Have you checked All American Motorcycles in Tuscon -- I don't know anything about them but their web page shows a fat tire bike so maybe they can do the tire?
 

chili08k9

I will buy the 1st round
Clay I always take mine to a place that sells big auto rims. they do it for about 20 bucks and no scratches
 

Butsch Wind

Member
Hi Guys . please tell me - to replace the old tire with a new one, do I need to remove the pulley from the rear wheel disc? Or can the tire be removed/installed on a fully assembled wheel with a pulley? Thanks in advance
 

Butsch Wind

Member
Is the pulley and rotor clocked on these, or will they fit anywhere?
I am also interested in the answer to this question. I always thought that the pulley was simply screwed to the disc, and then the entire wheel assembly was simply centered - relative to the pulley on the gearbox... Let's wait for a response from our pros
 

Butsch Wind

Member
Greetings to everyone!

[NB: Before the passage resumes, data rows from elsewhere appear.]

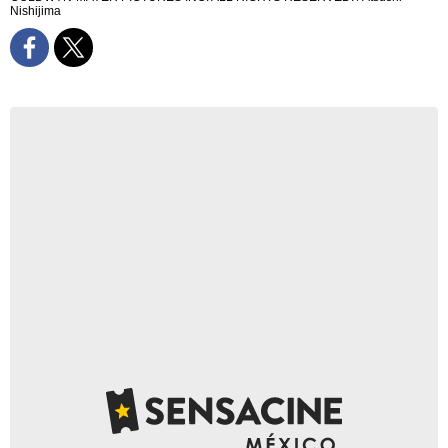
Nishijima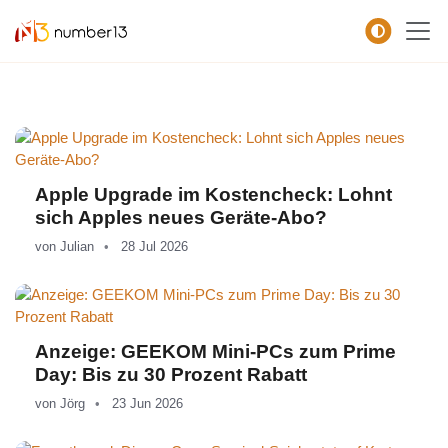
Zum Hauptkontent springen.
Apple Upgrade im Kostencheck: Lohnt
sich Apples neues Geräte-Abo?
von
Julian
28 Jul 2026
Anzeige: GEEKOM Mini-PCs zum Prime
Day: Bis zu 30 Prozent Rabatt
von
Jörg
23 Jun 2026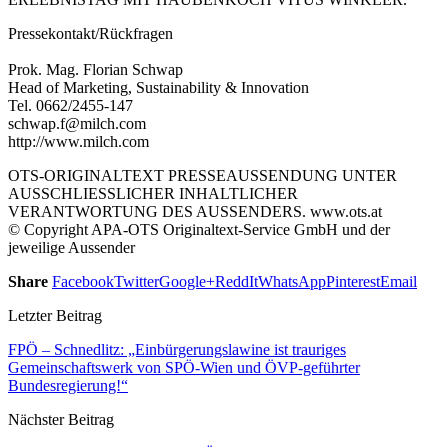
Pressekontakt/Rückfragen
Prok. Mag. Florian Schwap
Head of Marketing, Sustainability & Innovation
Tel. 0662/2455-147
schwap.f@milch.com
http://www.milch.com
OTS-ORIGINALTEXT PRESSEAUSSENDUNG UNTER
AUSSCHLIESSLICHER INHALTLICHER
VERANTWORTUNG DES AUSSENDERS. www.ots.at
© Copyright APA-OTS Originaltext-Service GmbH und der
jeweilige Aussender
Share
Facebook
Twitter
Google+
ReddIt
WhatsApp
Pinterest
Email
Letzter Beitrag
FPÖ – Schnedlitz: „Einbürgerungslawine ist trauriges
Gemeinschaftswerk von SPÖ-Wien und ÖVP-geführter
Bundesregierung!“
Nächster Beitrag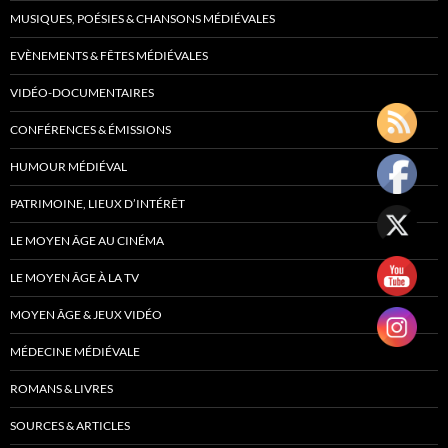
MUSIQUES, POÉSIES & CHANSONS MÉDIÉVALES
EVÈNEMENTS & FÊTES MÉDIÉVALES
VIDÉO-DOCUMENTAIRES
CONFÉRENCES & ÉMISSIONS
HUMOUR MÉDIÉVAL
PATRIMOINE, LIEUX D’INTÉRÊT
LE MOYEN ÂGE AU CINÉMA
LE MOYEN ÂGE À LA TV
MOYEN ÂGE & JEUX VIDÉO
MÉDECINE MÉDIÉVALE
ROMANS & LIVRES
SOURCES & ARTICLES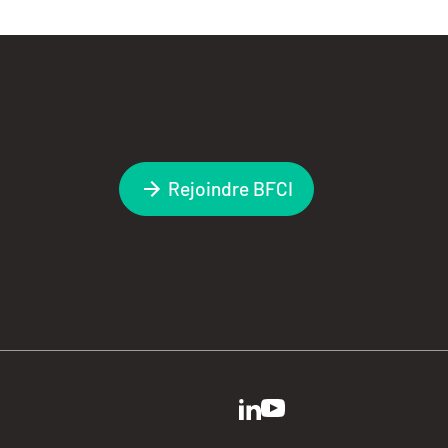
Rejoindre BFCI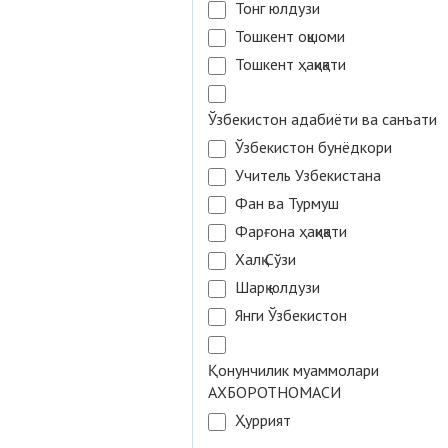
Тонг юлдузи
Тошкент оқшоми
Тошкент ҳақиқати
Ўзбекистон адабиёти ва санъати
Ўзбекистон бунёдкори
Учитель Узбекистана
Фан ва Турмуш
Фарғона ҳақиқати
Халқ Сўзи
Шарқ юлдузи
Янги Ўзбекистон
Қонунчилик муаммолари
АХБОРОТНОМАСИ
Ҳуррият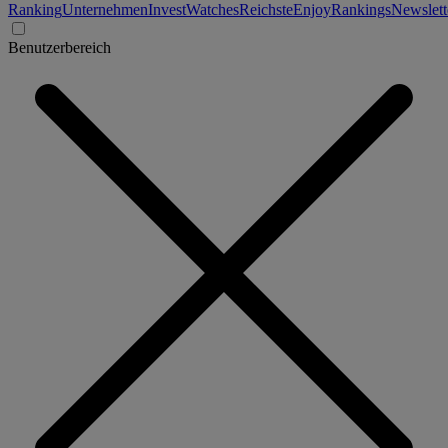
Ranking
Unternehmen
Invest
Watches
Reichste
Enjoy
Rankings
Newslett
Benutzerbereich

Guys please tell me - when we put the 300 wheel, the brake caliper should be disconnected from the brake lines, and installed on the brake disc, and only then installed the wheel? I replaced the tire and installed new brake pads, and I see that I will most likely not be able to get into the brake disc with the brake caliper (((. So you need to disconnect the caliper from the brake hoses, put it on the brake disc, and only then install the wheel in the bike, already with the brake caliper on? Right?